Social housing will form part of the solution. But our best estimate is that it is around 4% of the overall stock of housing. So more social housing — while helpful — will not address the sweeping challenges we face throughout the housing system. Market housing now represents more than 95% of the housing stock.

We need to think of housing as a system. All parts of it need to be strengthened together because problems in one area affect another. Solutions must include more market supply of housing for rental and for homeownership. This includes boosting market-driven processes to help us achieve affordability. New supply of market housing will gradually make older housing units more affordable. This filtering process needs to be accelerated as it unfortunately takes time.

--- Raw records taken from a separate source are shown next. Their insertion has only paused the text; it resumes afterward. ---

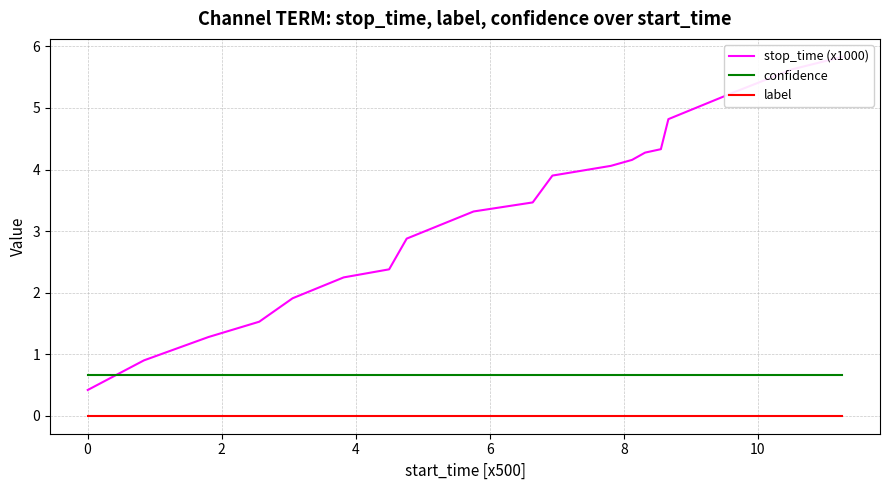

Which series has the largest total across all categories?

stop_time (x1000)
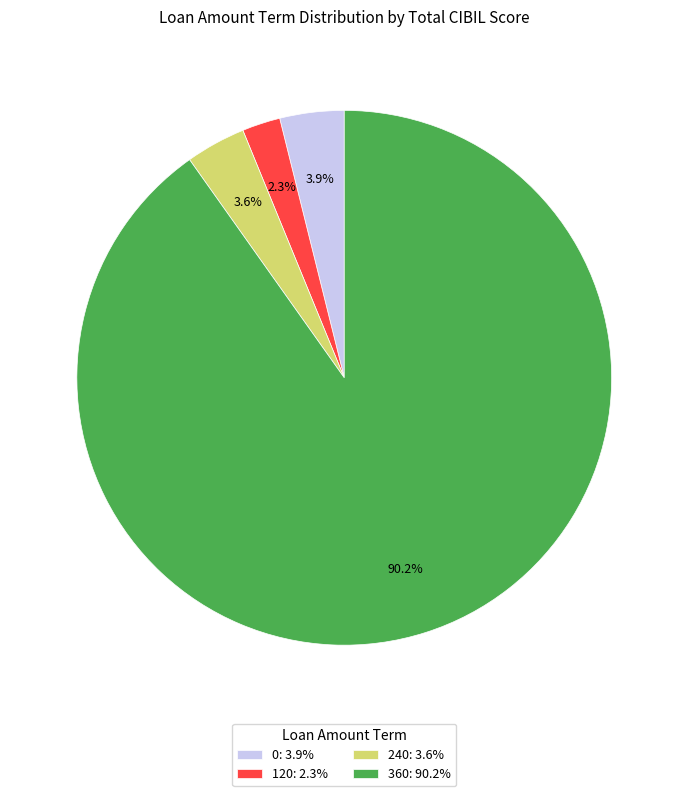

How much of the chart is everything except 360: 90.2%?

9.8%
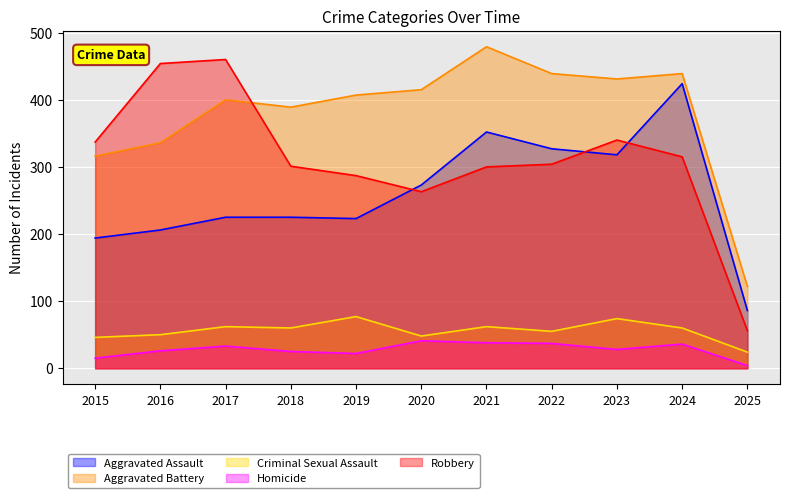

Rank the series by their maximum value, from highest to lowest.

Aggravated Battery, Robbery, Aggravated Assault, Criminal Sexual Assault, Homicide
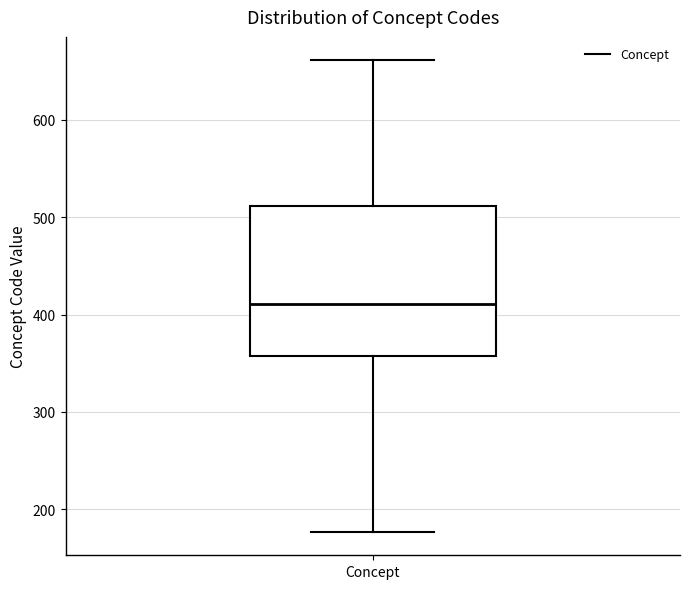

Transcribe this box plot: give where the median line is, the range the box spans, and where the two whiskers end, as read against the y-axis. The values are not printed on the chart, so give them approximately, as read against the axis.

median 410, box 360 to 510, whiskers 180 to 660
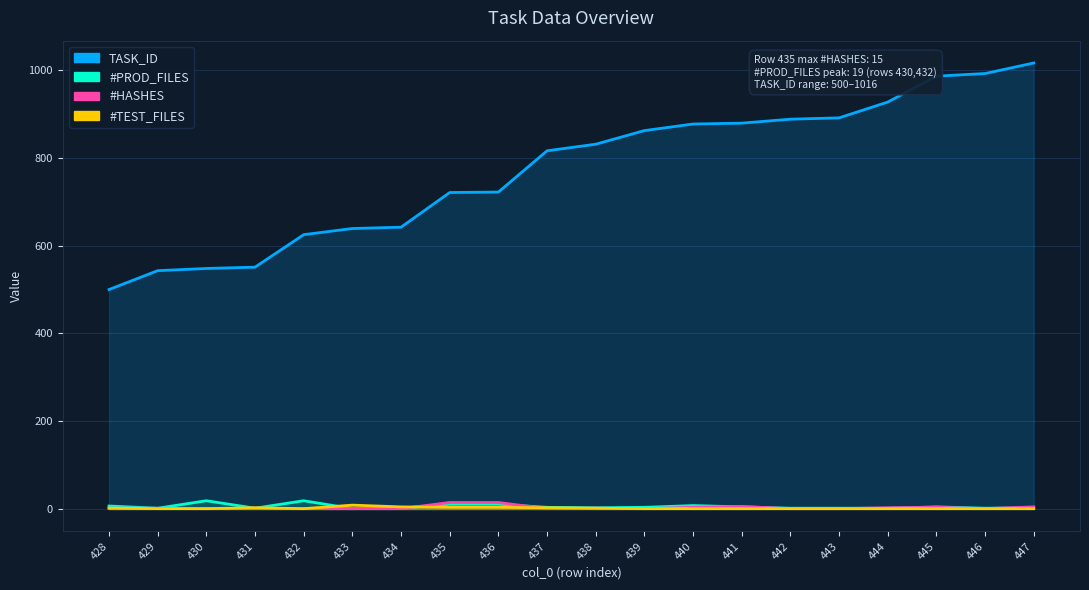

What is the total value across all series at 429?

548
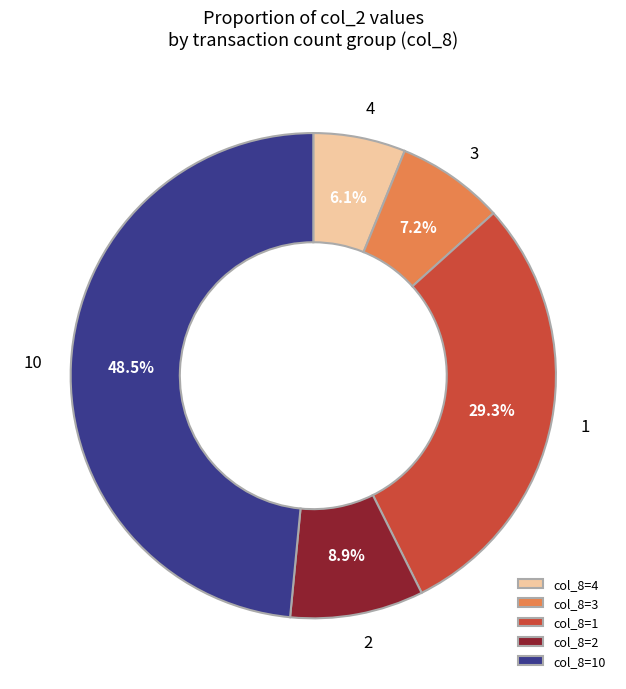

Do 10 and 2 together represent more than half of the pie?

Yes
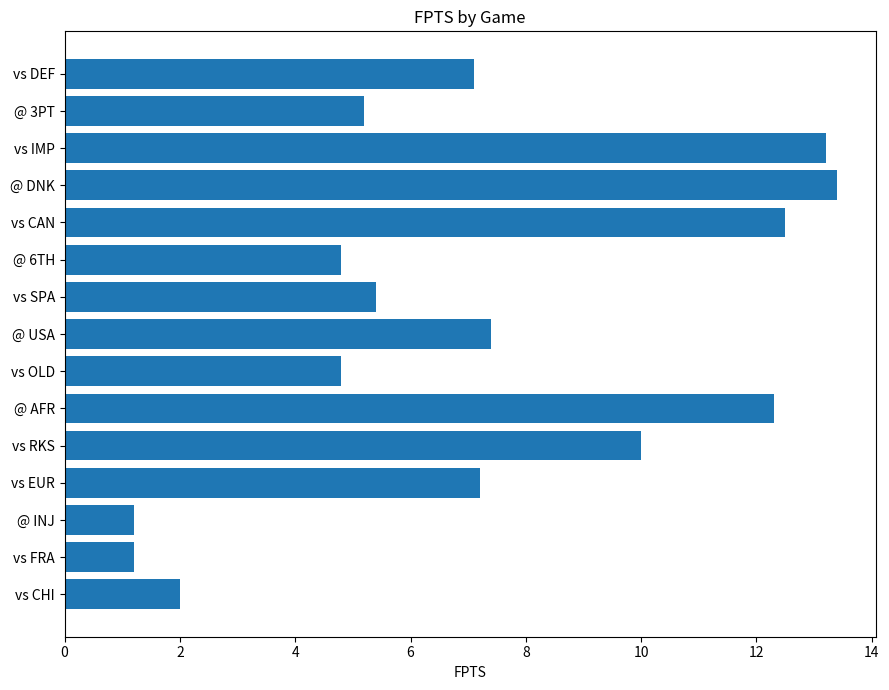

Is it true that the value at vs DEF is 7.1?

True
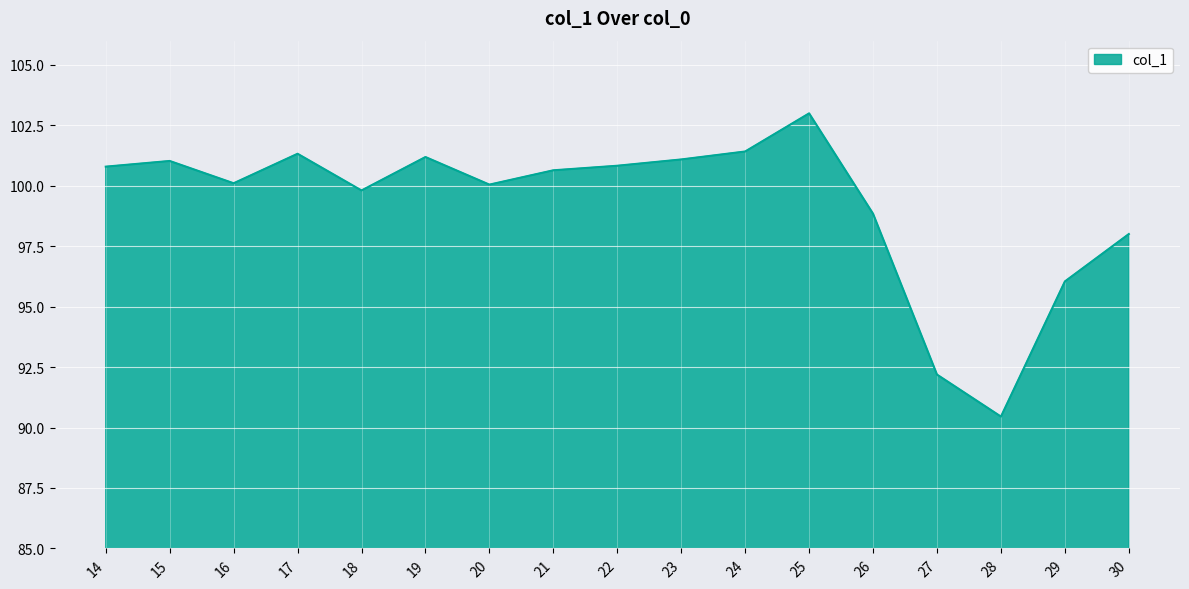

True or false: there are more than 1 points higher than both neighbors.

True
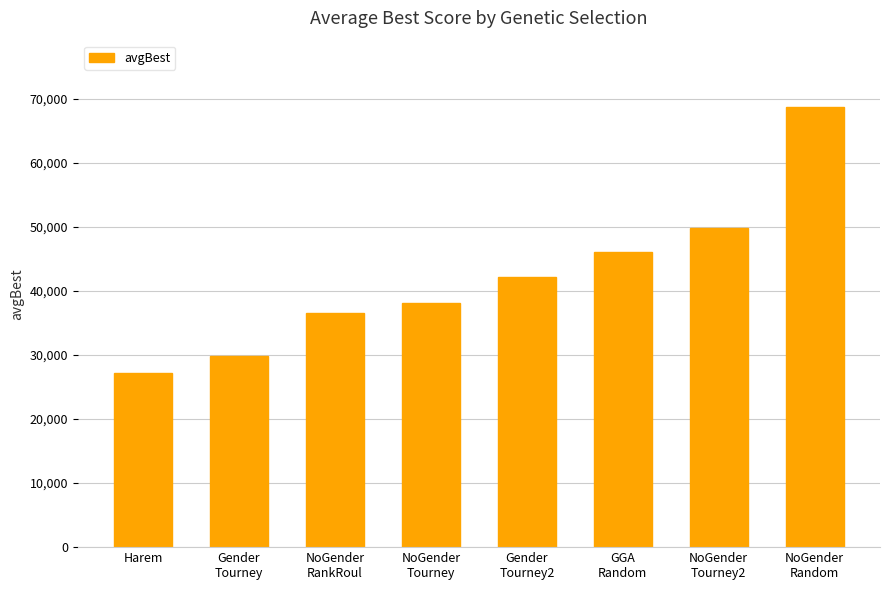

At which category does the chart reach its peak across all series?

NoGender
Random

When demand is strong and increasing, combined with insufficient and unresponsive supply, you end up with a housing affordability crisis. Housing experts, economists and advocates can all agree on this. It’s no longer a question of whether we need to increase supply but rather how it can be increased. Where there is disagreement, however, is how we can achieve affordability via the massive influx of supply of the next decade.

In the coming weeks and months, we will renew our arguments on the causes of housing unaffordability and make the case to support massive investment from the private sector in housing. Some call this financialization.

Opinions on the topic of financialization of housing differ among actors and experts in the housing space and, as a collective group, we simply cannot assume that private ownership of rental housing is detrimental to affordability.

Private ownership is essential. Our pressing need for more housing supply — particularly purpose-built rental housing — means that the private sector needs appropriate incentives to invest the massive sums required. Given the positive role private ownership can bring, the activities of some bad actors need to be addressed through effective regulation rather than blaming the whole industry.

We lack the data to understand the scale of these negative practices by private landlords and their impact on affordability. We need to shed light on the extent of these problems. Therefore, we ask municipalities and provinces to provide the data to help us get to better understand any negative behaviors by landlords.

Private investment in housing (i.e., financialization) can play an important and essential role in solving our housing affordability challenges when it operates within a sound regulatory framework that addresses poor actions. All players involved also need to do their part in supporting Canada’s commitment to progressively realize the right to adequate housing. The solutions we put forward must help increase supply and provide everyone a safe and affordable place to live. No one should be left behind.

It is not only a question of more resources to address housing supply. Changes in the way of doing things within government and the private sector must also be addressed. We’ve worked with partners to examine how municipal land use regulations are correlated to housing affordability. The federal government introduced the Housing Accelerator Fund to help reform these policies. There needs to be more integration of policies across governments so that the red tape and financial burden on new construction is lower but social and environmental objectives are kept.

The private sector has a key role to play and needs to up its game as well. We have raised the issue of labor capacity in several provinces and how this also hinders meeting the supply needs. But international evidence suggests that productivity growth in construction has not been strong enough. We need to strengthen skills, increase automation and innovation in construction, streamline supply chains and move from custom design to mass manufacturing to lower costs.

Achieving housing affordability in Canada by the next decade requires a comprehensive and coordinated effort that combines private investment, social responsibility and government solutions. The perfect storm of these three elements can bring about transformative change and improve housing affordability for everyone living in Canada now and in the future.